Java - Encapsulation

Encapsulation

Access Modifiers

  • public: visible everywhere
  • protected: visible in same package and subclasses
  • (package-private): no modifier; visible in same package
  • private: visible only within the declaring class

Getters/Setters with Validation

public class BankAccount {
  private int balance; // cents

  public synchronized void deposit(int cents) {
    if (cents <= 0) throw new IllegalArgumentException("positive only");
    balance += cents;
  }
  public synchronized int getBalance() { return balance; }
}

Immutability

Make state unchangeable after construction to simplify reasoning and enable thread-safety.
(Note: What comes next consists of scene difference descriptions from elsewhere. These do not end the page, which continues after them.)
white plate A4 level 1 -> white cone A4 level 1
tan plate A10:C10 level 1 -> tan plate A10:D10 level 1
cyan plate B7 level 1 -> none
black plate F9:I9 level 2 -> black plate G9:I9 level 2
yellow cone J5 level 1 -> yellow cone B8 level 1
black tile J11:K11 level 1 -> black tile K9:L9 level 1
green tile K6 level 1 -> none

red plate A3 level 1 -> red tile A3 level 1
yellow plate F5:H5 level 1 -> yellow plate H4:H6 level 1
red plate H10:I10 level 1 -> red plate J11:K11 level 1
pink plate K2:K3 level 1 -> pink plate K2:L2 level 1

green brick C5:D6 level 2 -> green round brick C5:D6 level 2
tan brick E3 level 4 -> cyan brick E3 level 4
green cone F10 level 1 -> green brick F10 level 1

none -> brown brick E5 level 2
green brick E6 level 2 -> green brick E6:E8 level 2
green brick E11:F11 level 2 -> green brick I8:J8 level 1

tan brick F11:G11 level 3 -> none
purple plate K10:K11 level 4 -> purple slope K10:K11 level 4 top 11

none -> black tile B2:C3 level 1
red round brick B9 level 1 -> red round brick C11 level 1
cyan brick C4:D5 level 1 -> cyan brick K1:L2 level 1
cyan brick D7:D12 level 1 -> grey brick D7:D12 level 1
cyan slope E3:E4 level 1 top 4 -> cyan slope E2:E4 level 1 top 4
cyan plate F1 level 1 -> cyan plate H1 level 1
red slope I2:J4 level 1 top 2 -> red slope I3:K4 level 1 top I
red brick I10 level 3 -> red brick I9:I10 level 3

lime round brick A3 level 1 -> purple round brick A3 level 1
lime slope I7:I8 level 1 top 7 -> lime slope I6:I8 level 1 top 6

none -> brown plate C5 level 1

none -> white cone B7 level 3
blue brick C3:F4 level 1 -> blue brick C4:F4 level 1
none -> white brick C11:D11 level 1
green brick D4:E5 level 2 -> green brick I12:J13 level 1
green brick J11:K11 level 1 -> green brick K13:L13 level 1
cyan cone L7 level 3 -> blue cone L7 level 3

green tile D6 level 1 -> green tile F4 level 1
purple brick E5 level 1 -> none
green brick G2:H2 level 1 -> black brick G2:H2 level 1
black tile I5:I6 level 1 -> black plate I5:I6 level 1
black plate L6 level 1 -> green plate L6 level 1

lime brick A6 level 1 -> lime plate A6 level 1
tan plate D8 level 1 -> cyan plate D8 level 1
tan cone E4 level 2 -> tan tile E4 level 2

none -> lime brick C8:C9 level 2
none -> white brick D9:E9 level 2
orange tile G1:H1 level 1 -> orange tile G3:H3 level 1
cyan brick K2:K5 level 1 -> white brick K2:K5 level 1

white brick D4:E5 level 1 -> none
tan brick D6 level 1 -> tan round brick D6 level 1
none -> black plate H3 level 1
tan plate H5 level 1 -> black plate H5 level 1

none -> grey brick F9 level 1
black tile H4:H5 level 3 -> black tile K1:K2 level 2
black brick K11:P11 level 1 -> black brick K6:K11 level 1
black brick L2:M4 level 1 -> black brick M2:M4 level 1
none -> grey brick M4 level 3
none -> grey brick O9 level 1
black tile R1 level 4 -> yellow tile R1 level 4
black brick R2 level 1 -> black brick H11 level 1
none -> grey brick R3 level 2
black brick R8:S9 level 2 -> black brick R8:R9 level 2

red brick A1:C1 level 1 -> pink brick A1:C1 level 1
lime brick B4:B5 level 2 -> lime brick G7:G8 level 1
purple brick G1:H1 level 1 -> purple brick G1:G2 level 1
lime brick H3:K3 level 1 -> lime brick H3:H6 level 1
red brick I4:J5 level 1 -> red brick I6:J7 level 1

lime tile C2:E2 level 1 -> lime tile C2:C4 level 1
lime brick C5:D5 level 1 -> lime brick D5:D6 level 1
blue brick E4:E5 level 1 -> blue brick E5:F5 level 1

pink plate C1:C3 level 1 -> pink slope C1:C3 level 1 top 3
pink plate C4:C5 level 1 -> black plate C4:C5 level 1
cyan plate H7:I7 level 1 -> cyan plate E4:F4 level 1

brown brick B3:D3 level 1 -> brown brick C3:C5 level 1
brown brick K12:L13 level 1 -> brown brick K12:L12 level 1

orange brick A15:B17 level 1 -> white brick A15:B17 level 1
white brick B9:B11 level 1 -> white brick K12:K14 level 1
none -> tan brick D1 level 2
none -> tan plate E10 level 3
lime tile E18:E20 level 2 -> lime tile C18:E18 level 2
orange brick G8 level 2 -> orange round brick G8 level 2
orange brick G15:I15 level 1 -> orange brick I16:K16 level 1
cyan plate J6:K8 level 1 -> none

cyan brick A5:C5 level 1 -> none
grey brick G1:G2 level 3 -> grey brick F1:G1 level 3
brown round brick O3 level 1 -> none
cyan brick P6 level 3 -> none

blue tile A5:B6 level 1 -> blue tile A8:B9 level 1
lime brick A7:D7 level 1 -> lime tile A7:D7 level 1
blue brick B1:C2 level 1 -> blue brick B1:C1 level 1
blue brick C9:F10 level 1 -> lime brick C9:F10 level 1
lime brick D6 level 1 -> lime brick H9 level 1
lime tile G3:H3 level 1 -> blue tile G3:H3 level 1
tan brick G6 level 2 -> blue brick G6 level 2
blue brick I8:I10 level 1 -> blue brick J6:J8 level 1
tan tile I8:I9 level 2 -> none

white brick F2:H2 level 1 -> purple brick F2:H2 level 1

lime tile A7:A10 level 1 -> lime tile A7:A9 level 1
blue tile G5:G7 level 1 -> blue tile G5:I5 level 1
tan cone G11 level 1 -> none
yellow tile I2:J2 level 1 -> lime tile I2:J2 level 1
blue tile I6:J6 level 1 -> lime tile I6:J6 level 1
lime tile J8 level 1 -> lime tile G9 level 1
public final class Address {
  private final String city;
  private final java.util.List lines;
  public Address(String city, java.util.List lines) {
    this.city = city;
    this.lines = java.util.List.copyOf(lines); // defensive copy
  }
  public String getCity() { return city; }
  public java.util.List getLines() { return lines; } // unmodifiable
}

Defensive Copies

Never expose internal mutable state directly.

class User {
  private final java.util.Date registeredAt;
  User(java.util.Date d) { this.registeredAt = new java.util.Date(d.getTime()); }
  public java.util.Date getRegisteredAt() { return new java.util.Date(registeredAt.getTime()); }
}
Avoid public mutable fields. Expose behavior, not representation. Keep invariants enforced at the boundaries.

Try it

  1. Expose an internal List safely by returning List.copyOf instead of the mutable list.
  2. Add validation to a setter and test that invalid values throw exceptions.